One of the big problems for me over this period was not knowing where the finishing line was. Trying to work out what ‘enough’ might look like is pretty hard. Your supervisors have a good idea, but it is a tricky thing to articulate. Overall, in addition to the thesis being original and your own work, it has to be presented as a coherent, appropriately justified argument, and you need to know where it sits in the field/literature. These are big questions, and I’ve broken them down in more detail elsewhere: see ‘Unpacking the viva’ at ddubdrahcir.wordpress.com.

After submitting in July, I left it alone it for over a month. I needed to reconnect with family life, sleep, and revel in not feeling guilty for loafing about aimlessly in my free time. Free time! A few weeks before the viva, I read it through again. This was initially not very helpful, in that — in addition to the typos — I’d had time to reflect on the whole from a distance; you can’t do this just before submission because you’re too close, too caught up in the detail. I spent a few days worrying about how I could — should — have improved it, and one piece of advice really helped. This was that a PhD was always imperfect. It is supposed to be as far as you can go in the given time frame, and if you tried to perfect it, you’d never hand it in.

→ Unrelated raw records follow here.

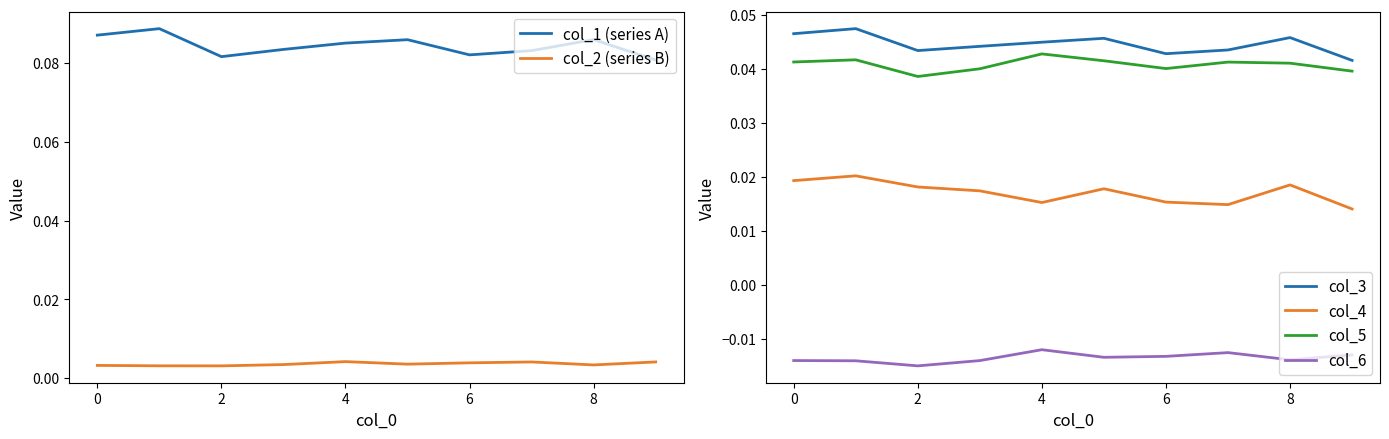

True or false: col_4 and col_3 intersect in this chart.

False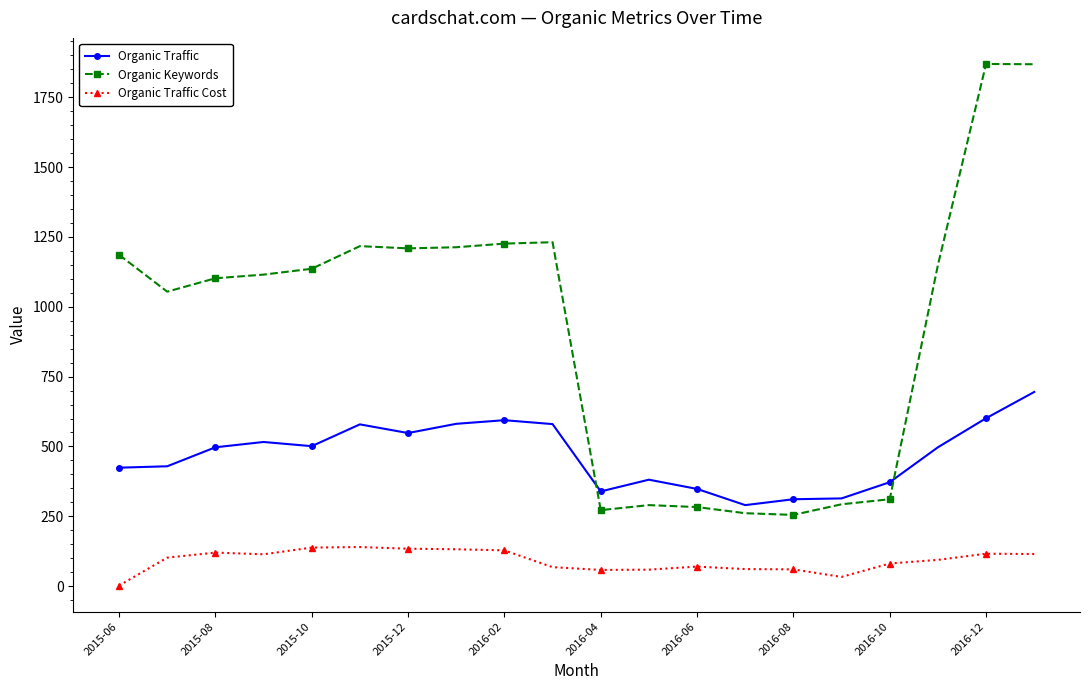

True or false: Organic Traffic and Organic Keywords intersect in this chart.

True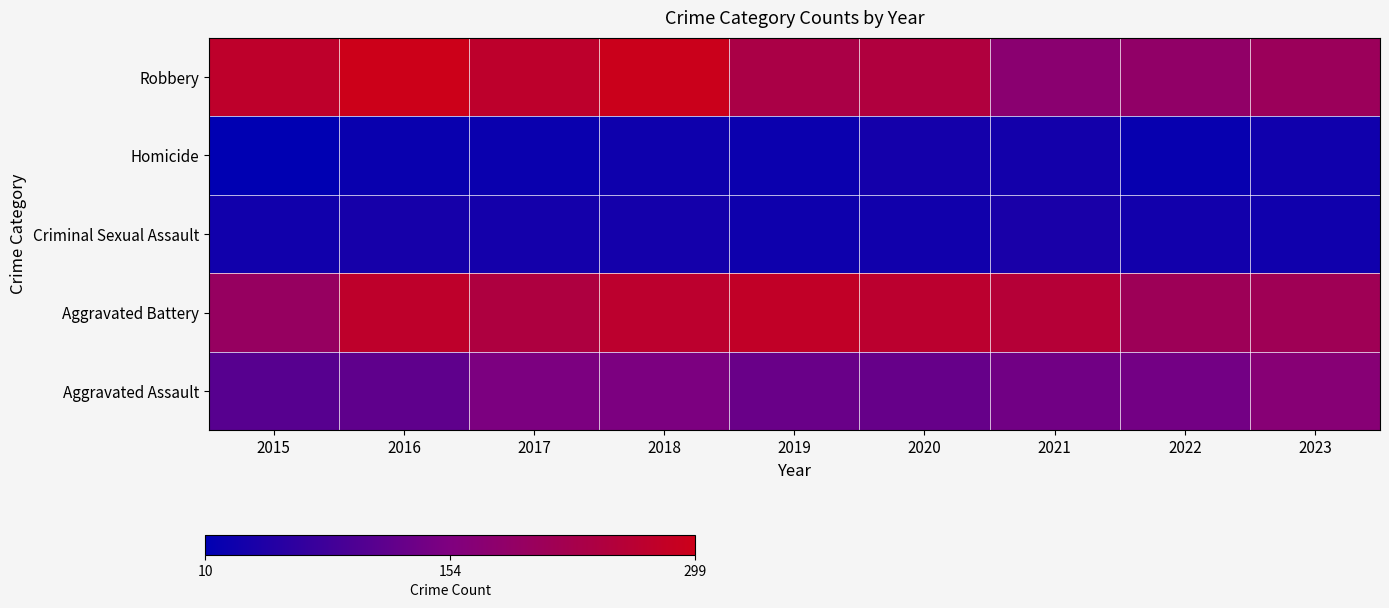

Between 2021 and 2017, which is larger?

2017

By the morning of the viva, I’d worked through rafts of potential questions and felt that I could answer them with confidence. Looking back, this was when I somehow knew that I’d (probably) pass; being able to field those questions made me realise the scale, depth and nuance I’d achieved in the thesis. The chief remaining question was the extent of the corrections: how much would be left to do? I was comfortable in the knowledge that I could have done some things differently; being aware of the pros and cons of all of your decisions over the lifecycle of the project is a key part of the process, not a sign of failure. I spent the morning talking it all through with a friend, and this warm-up — without any pressure — really helped. By the time I walked into the viva itself I was internally contorted with apprehensive tension, but then it got going and I was too busy thinking on my feet to have space for nerves. The defence took about two hours, although it felt like far less. The first half was heavy going and very challenging, but after a while it developed into something more conversational, a healthy exchange and discussion. After a brief break at the end, I was invited back in, was told I’d passed, and had pretty minor corrections.

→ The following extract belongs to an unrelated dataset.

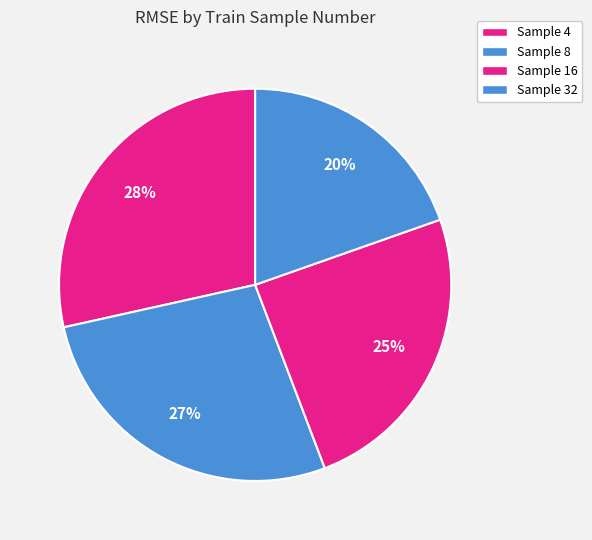

How many slices are in this pie chart?

4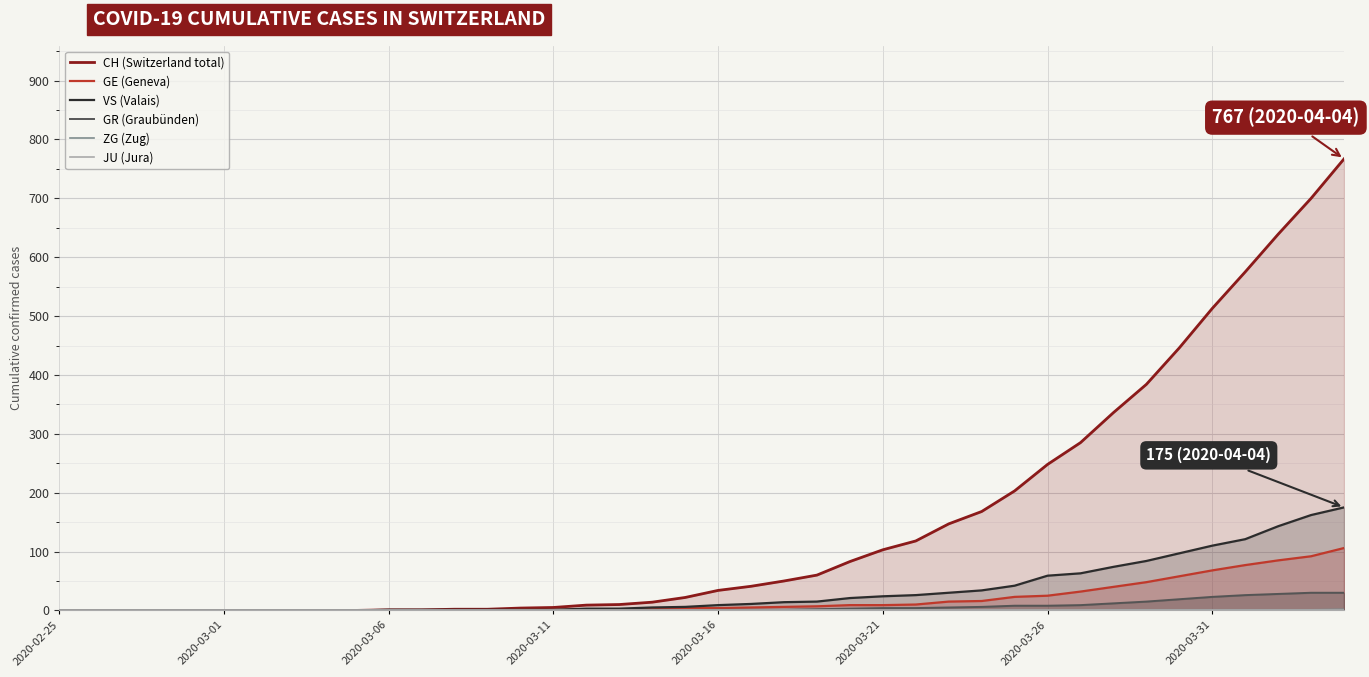

What is the highest value of the GR (Graubünden) series?

30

The corrections took a (very long) day and now, a month after the viva, it has sunk in. At first I couldn’t believe that it was over, that this ‘thing’ I’d been gestating for years no longer needed any attention. I also missed it. There are publications and presentations to come, but the thesis itself is finished. Having it behind you is a serious fillip, a sign of being accepted into the academic ranks. It goes some way to assuaging the ‘imposter syndrome’ that I felt most of the way through my doctorate, that I was woefully short of some of the stuff I was reading, and my unmasking as an imbecile could come any minute. I’m still a little self-conscious about being ‘Dr Budd’, not quite used to wearing it, but it’s a marker of having changed. I’m intellectually unrecognisable from the person who walked into my first supervision meeting, and that’s the point of the whole exercise.